The Western blot analysis in part (c) shows that regardless of cetuximab exposure, active GTP-KRAS is present in the resistant lines but not the parent Lim1215 line. All the other protein expression levels seem similar, emphasizing the significance of the active GTP-KRAS. The evidence of active GTP-KRAS paired with the KRAS mutations magnifies the possibility that there is a correlation between KRAS mutation and acquired cetuximab resistance.


The methods to back up the data in parts (d) and (e) are not focused on much in the paper. Part (d) is a schematic representation of how the G12R and G13D mutations were “knocked-in” to the genome of Lim1215 parental cells. The paper does not explain this procedure or its significance further, but its relationship with the graph in part (e) can help one understand how the authors come to their conclusions. One can assume that the purpose of knocking-in the mutations into the genome of the parent cells is to test if the mutations are the reason why there is resistance, or if they are just side products. Illustrated in graph (e), the control parent line has significantly lower cell viability as the cetuximab concentration increases, consistent with the control in graph (a) as well. The Lim KI G12R, which corresponds to the mutation in Lim1215 R1, has a similar resistance when compared to graph (a). Lim KI G13D, which corresponds to the mutation in Lim1215 R2, is still resistant compared to the control, but does not show the same cell viability compared to R2 in graph (a). Therefore, another variable may play a role in affecting the resistance in R2. However, the mutation in Lim1215 R1 seems to be a very strong candidate.
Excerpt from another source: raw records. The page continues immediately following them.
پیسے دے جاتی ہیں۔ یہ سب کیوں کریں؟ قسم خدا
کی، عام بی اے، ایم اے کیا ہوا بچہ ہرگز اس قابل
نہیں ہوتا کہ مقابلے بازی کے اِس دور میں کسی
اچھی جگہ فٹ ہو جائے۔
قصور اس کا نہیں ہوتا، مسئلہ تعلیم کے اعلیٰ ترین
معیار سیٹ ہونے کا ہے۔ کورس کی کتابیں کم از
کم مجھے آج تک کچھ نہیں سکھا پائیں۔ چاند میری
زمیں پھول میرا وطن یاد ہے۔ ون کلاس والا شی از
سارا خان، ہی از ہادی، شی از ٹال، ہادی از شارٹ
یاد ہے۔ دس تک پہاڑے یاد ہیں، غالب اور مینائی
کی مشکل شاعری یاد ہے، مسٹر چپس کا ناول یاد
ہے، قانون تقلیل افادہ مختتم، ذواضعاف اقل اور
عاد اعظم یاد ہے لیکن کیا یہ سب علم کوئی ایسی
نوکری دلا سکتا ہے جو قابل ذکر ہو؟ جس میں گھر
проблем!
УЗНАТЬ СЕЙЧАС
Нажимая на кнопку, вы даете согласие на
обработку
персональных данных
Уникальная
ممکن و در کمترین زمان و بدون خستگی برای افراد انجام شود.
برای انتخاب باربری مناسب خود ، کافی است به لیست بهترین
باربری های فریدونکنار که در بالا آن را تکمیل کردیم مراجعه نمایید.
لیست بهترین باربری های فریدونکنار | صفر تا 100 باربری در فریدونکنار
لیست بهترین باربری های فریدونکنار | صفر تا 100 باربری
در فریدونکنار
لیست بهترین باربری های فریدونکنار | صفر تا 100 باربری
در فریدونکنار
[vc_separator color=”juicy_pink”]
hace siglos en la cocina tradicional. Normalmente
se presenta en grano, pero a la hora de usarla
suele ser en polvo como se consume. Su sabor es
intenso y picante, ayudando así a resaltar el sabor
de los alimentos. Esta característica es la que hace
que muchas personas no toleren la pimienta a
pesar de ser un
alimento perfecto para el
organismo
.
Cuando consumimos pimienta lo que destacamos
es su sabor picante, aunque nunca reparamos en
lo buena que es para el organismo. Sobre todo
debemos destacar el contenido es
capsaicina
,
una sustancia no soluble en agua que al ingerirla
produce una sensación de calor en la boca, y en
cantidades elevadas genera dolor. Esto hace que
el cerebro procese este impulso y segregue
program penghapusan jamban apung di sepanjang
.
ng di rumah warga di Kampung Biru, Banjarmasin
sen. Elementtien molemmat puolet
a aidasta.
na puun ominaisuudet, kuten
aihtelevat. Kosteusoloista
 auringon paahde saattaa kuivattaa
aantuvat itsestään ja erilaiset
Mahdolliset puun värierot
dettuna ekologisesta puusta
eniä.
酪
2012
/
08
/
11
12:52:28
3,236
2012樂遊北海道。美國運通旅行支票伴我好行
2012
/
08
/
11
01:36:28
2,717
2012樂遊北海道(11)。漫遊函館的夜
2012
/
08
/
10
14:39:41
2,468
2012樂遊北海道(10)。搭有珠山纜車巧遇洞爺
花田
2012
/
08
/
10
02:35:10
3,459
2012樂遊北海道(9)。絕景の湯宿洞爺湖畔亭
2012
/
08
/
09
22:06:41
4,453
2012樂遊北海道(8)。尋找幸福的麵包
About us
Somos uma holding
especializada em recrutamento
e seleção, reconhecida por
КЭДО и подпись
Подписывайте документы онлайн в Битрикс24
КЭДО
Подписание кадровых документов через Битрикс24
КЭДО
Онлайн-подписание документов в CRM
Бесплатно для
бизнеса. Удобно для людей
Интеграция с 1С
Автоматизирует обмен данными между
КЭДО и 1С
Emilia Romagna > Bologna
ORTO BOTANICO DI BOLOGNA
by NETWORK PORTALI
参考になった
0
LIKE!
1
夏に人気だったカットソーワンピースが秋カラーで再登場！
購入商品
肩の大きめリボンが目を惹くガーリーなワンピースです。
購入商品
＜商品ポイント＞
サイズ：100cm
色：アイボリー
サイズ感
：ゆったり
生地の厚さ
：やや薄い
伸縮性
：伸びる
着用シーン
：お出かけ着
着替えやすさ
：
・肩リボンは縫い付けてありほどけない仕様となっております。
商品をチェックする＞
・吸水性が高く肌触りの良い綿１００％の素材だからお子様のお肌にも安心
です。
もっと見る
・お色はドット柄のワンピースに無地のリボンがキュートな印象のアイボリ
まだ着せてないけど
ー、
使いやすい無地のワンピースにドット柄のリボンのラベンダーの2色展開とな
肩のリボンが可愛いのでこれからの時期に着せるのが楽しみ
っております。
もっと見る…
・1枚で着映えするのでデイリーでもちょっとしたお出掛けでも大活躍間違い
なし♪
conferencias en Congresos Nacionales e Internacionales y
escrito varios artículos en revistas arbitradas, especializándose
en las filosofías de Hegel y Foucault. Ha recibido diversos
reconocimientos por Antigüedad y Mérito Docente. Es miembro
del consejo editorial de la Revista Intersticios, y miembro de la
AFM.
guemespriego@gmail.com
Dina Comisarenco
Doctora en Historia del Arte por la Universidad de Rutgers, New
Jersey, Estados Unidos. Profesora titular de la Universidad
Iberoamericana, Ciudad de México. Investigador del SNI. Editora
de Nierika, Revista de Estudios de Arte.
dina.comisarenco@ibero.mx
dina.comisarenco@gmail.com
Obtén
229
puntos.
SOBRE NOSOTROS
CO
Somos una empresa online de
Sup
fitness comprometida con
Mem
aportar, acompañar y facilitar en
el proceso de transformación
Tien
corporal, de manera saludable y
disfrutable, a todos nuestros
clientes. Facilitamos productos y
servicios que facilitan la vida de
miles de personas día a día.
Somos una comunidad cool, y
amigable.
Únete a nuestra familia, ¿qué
In the DiFi cells, which I went over in my last blog post, the authors focused on how KRAS amplifications mediate acquired resistance to cetuximab, but with these Lim1215 cells, KRAS mutations also play a huge role. Overall, I found the data to be strong enough to support the claim that KRAS mutations can drive acquired resistance to cetuximab, especially with the knock-in of mutations to form experimental lines to compare to the control parental line. The few concerns I have that aren’t clarified in the paper deal with the differences between the methods of treatment of DiFi and Lim1215 as well as of Lim1215 R1 and Lim1215 R2 to determine if it can explain their difference in resulting mutations. Insight into these may lead to other interesting findings. In addition, I question if any other players can affect resistance and KRAS mutations


From the results of these two cellular models, the authors then needed to determine if KRAS mutation and amplification are clinically relevant. In my next blog, I will dive into the clinical data set. 



References:

 

Sandra Misale, Rona Yaeger, Sebastijan Hobor, Elisa Scala, Manickam Janakiraman, David Liska, Emanuele Valtorta, Roberta Schiavo, Michela Buscarino, Giulia Siravegna, Katia Bencardino, Andrea Cercek, Chin-Tung Chen, Silvio Veronese, Carlo Zanon, Andrea Sartore-Bianchi, Marcello Gambacorta, Margherita Gallicchio, Efsevia Vakiani, Valentina Boscaro, Enzo Medico, Martin Weiser, Salvatore Siena, Federica Di Nicolantonio, David Solit, and Alberto Bardelli. “Emergence of KRAS mutations and acquired resistance to anti EGFR therapy in colorectal cancer.” Nature (2012) 486:7404. Web May 3, 2014.